Funding Shortfall Compromises Food Safety

You have to praise passage of the Food Safety Modernization Act (FSMA) in 2010, the first major overhaul of food safety oversight in 70 years. It gave the FDA additional powers to prevent food-borne illnesses. But you also have to question why Congress still hasn’t appropriated enough money to fulfill the act’s mission.

Within the last couple of weeks, eight people have contracted Listeria from contaminated ice cream. Listeria can cause serious and sometimes fatal infections in young children, frail, the elderly and people with weakened immune systems. Others might suffer high fever, severe headache, stiffness, nausea, abdominal pain and diarrhea, and pregnant women can miscarry or experience a stillbirth
Just last week, 30,000 cases of hummus suspected of being contaminated with Listeria were recalled. Luckily, at this writing, no one has gotten sick.

But what’s the problem with funding food safety?

Last week the New York Times reported that although the nonpartisan Congressional Budget Office (CBO) determined that $580 million was required to enable the FDA to do its food safety job between 2011 and 2015, the agency has received less than half that amount.

As the feds prepare this year to issue critical rules under the new law that would require even more funds, the situation grows more concerning.

In an interview with the newspaper, Deputy FDA Commissioner Michael R. Taylor said, “I don’t think it’s too much to say that the success [of the overhaul] is on the line. We have good plans for moving forward. The problem is we don’t have the money.”

About 48 million Americans get sick from a food pathogen every year. And about 128,000 people are hospitalized each year with food-related illnesses, and about 3,000 die.

Some lawmakers say the White House and the Department of Health and Human Services (HHS), of which the FDA is a part, share some of the blame for insufficient funds because they tried to impose user fees on the food industry to subsidize the law. But the FDA, The Times noted, relies on user fees for lots of programs. Why not this one?

Because industry lobbyists objected, and Congress caved.

The FDA proposed user fees in five consecutive budget requests. Last year, it sought $263 million for the law, $229 million of which would come from fees on food companies.

The FDA got $27.5 million for the law for this fiscal year, and asked Congress for $109.5 million for the next year. The Republican-led Congress likes to cut spending, so it doesn’t look good for the FDA. Even if the agency gets that money, it’s only about half of what the budget office says is necessary, and the cost of addressing food-borne illnesses will continue to be in at least in the millions, and probably the billions.

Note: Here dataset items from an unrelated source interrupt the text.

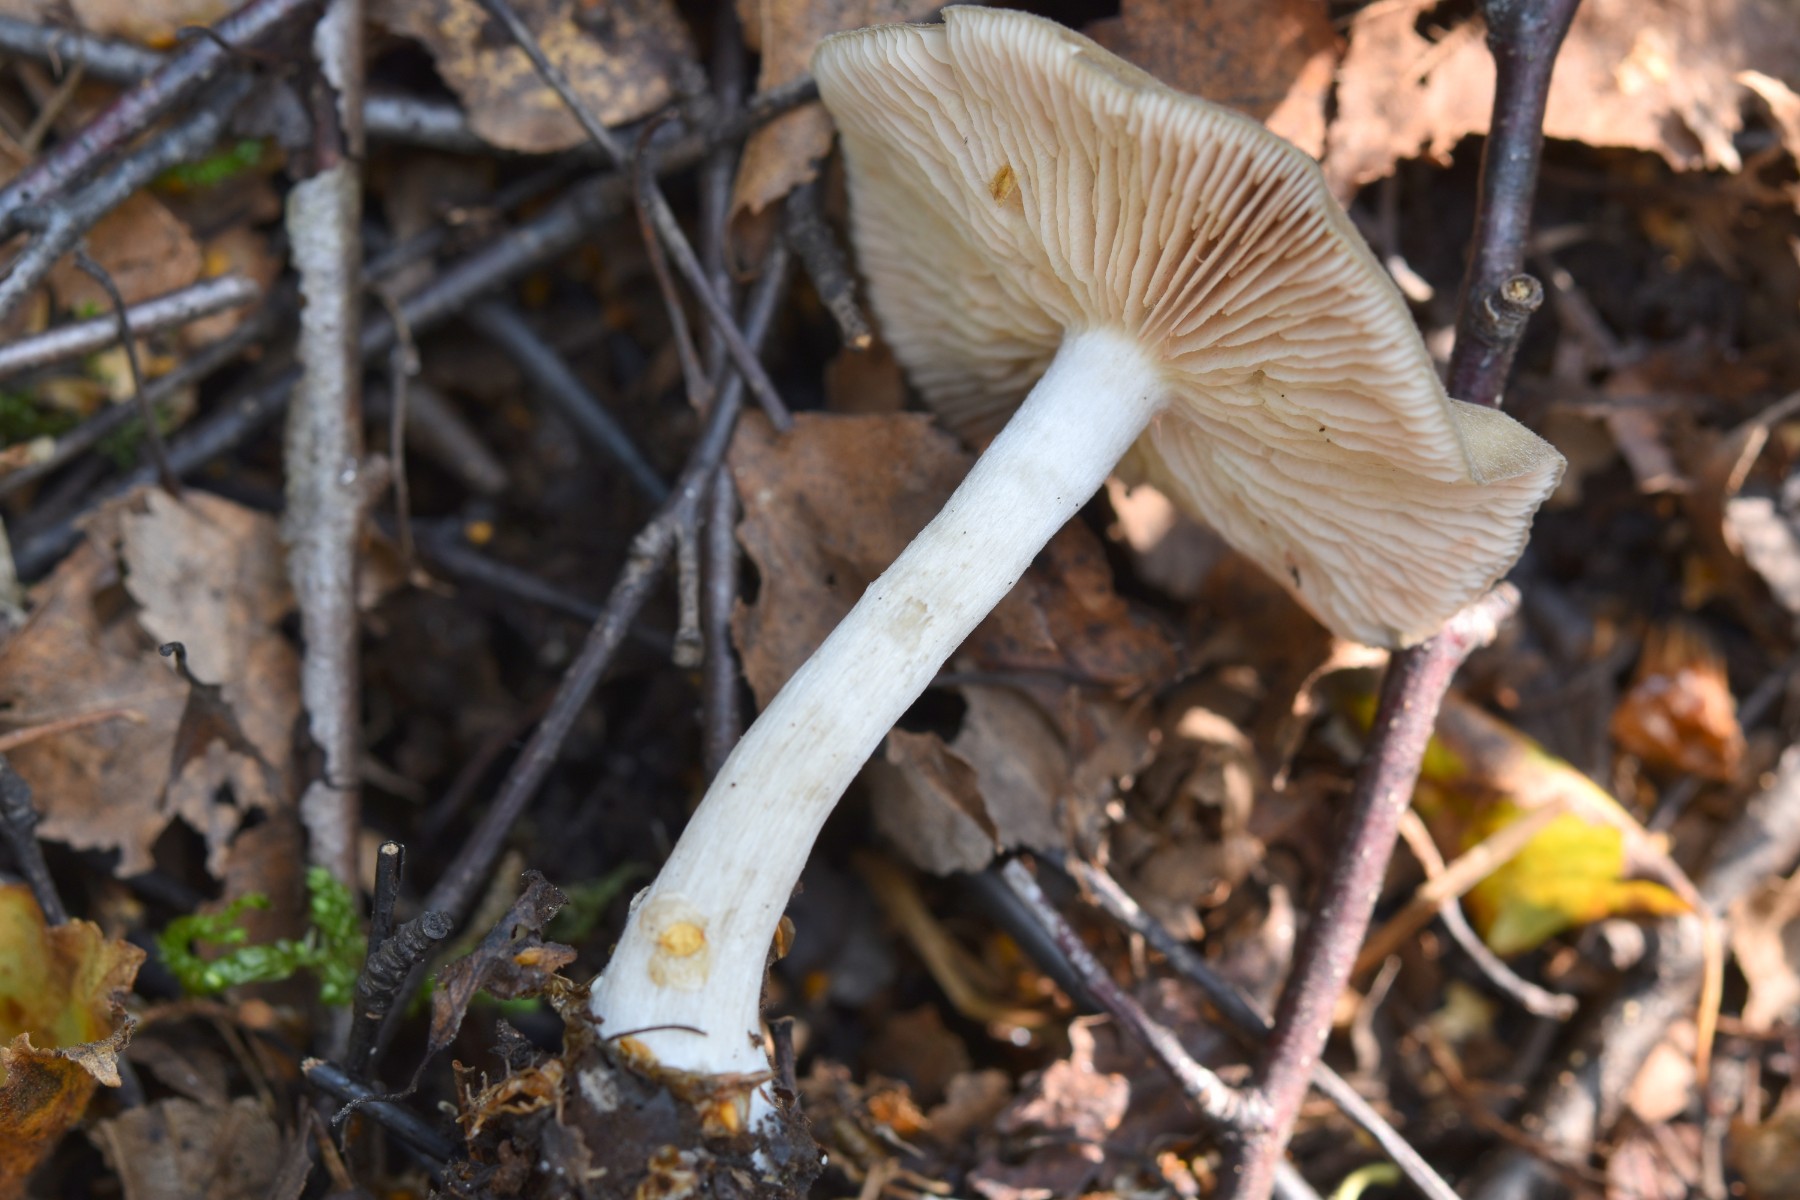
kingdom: Fungi
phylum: Basidiomycota
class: Agaricomycetes
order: Agaricales
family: Entolomataceae
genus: Entoloma
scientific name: Entoloma
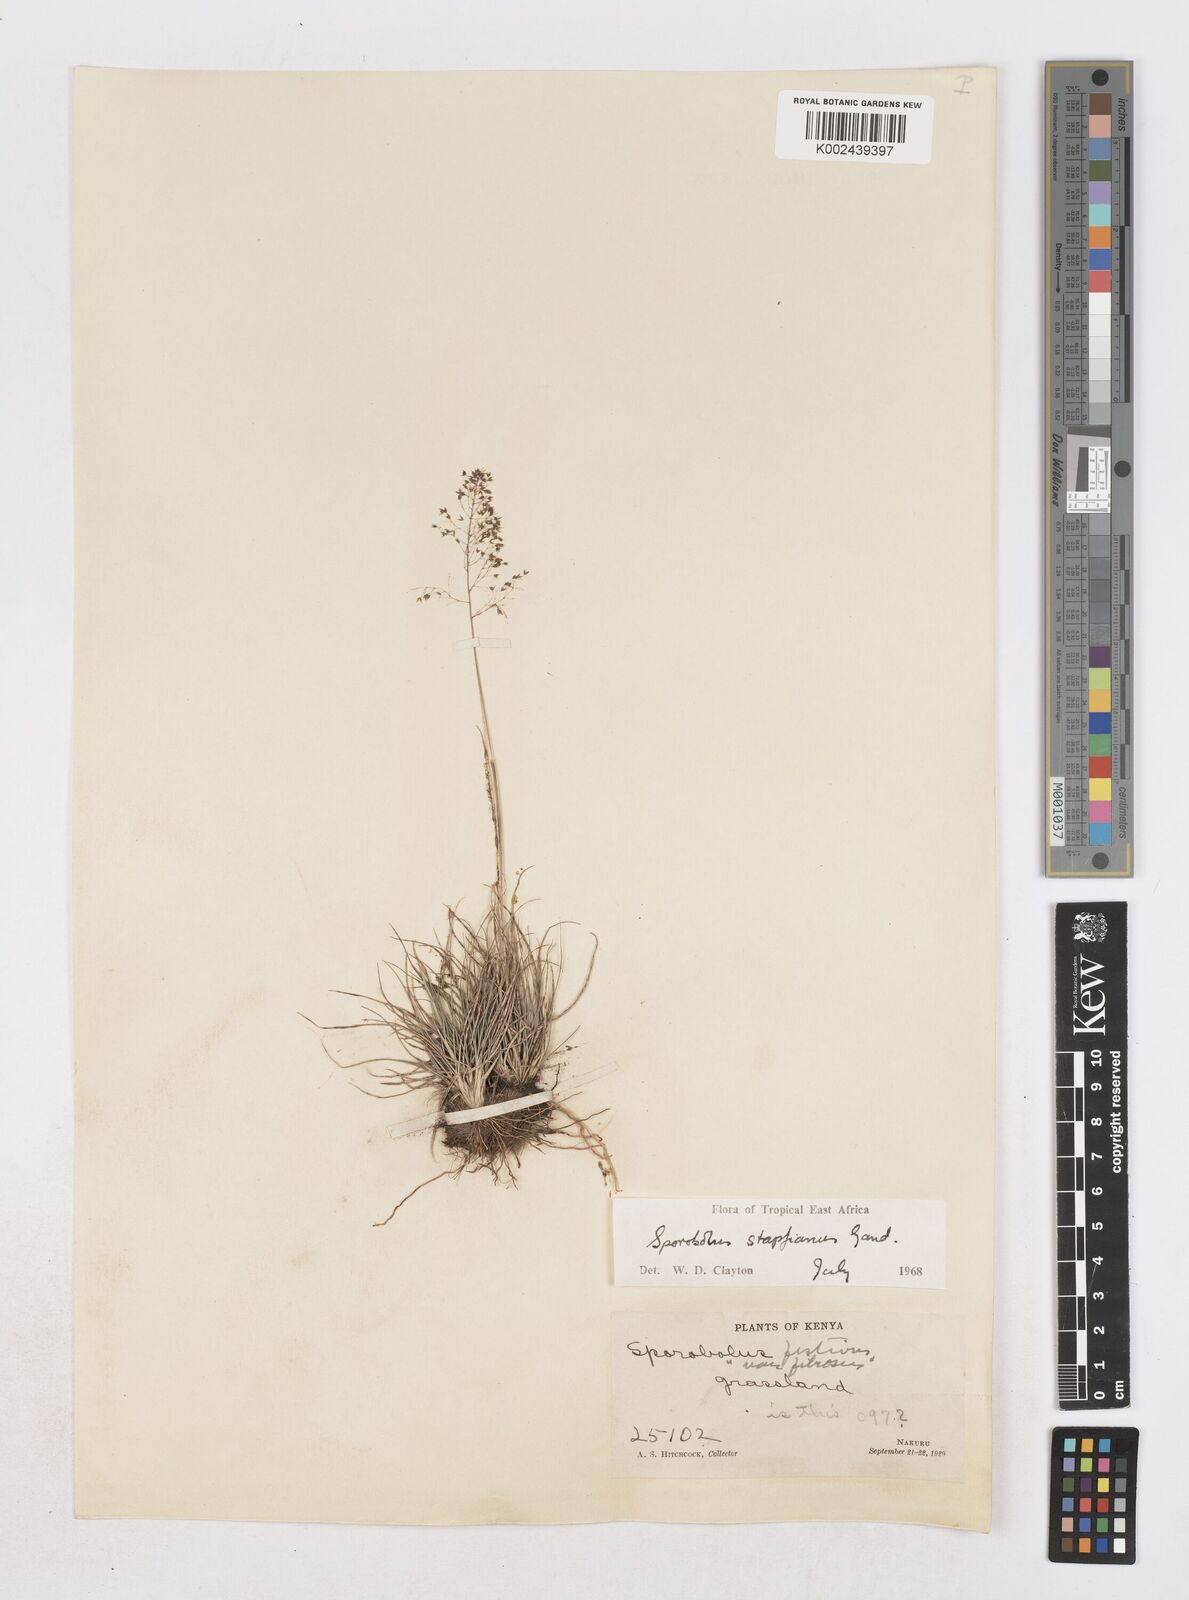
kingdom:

The FSMA makes food companies responsible for ensuring sure that their products are safe; it doesn’t rely on FDA inspectors, whose numbers are insufficient for the job. As The Times explained, the act demands better record-keeping, contingency plans for handling outbreaks and strategies for preventing the spread of contaminants. Critically, it allows the agency to issue recalls, which it could not do before.

Consumer groups have criticized the Obama administration for dragging its feet in bringing the FSMA to its full powers, and some sued in 2012 to force the FDA to issue its final rules sooner. Settlement of that lawsuit resulted in the agency publishing some of the final regulations later this year.

Taylor, from the FDA, said that his agency could issue some new rules, including those for produce and processed foods, but that lack of funding would undermine its ability to modernize inspection processes, retrain inspectors and other staffers for the new requirements and provide guidance and technical assistance to the states, which conduct inspections under contract with the feds. And you can forget about properly overseeing food imports.

Under the FSMA, the feds are supposed to boost its inspections of foreign food facilities that export to the United States, but the Government Accountability Office found that the FDA had not kept up with the pace of inspections mandated by Congress.

The FDA was supposed to inspect at least 4,800 foreign food facilities in 2014, according to the accountability office, but managed only 1,323.

Tony Corbo, who represents the consumer group Food & Water Watch, told The Times, “If they don’t have the capacity to enforce it, the law is not going to be worth the paper it’s written on.”

But some consumer advocates are optimistic that food safety will be improved despite the funding troubles. According to Colin O’Neil, director of government affairs for the Center for Food Safety, “It’s going to be a long fight. But I think we will get there.”